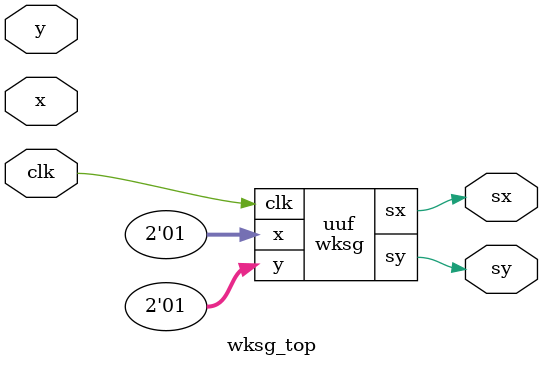
<source format=v>
module wksg(
  input [1:0]x,
  input [1:0]y,
  input clk,
  output sx,
  output sy
  );
reg sx,sy;
  always @(posedge clk)
    begin
      if(x==2'b00 && y==2'b00)
        begin
        sx<=0;
        sy<=0;
         end
      if(x==2'b00 && y==2'b01)
       begin
         sx<=0;
         sy<=1;
         end
     if(x==2'b01 && y==2'b00)
       begin
         sx<=1;
         sy<=0;
       end
    end
endmodule

module wksg_top(
  input clk,
  input x,
  input y,
  output sx,
  output sy
);
  wksg uuf(1,1, clk, sx, sy);
endmodule
</source>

- EXERCISE GOAL:
Tally, across the records, each line that contains the word "input", and answer with nothing except the count.

- EXPECTED ANSWER:
6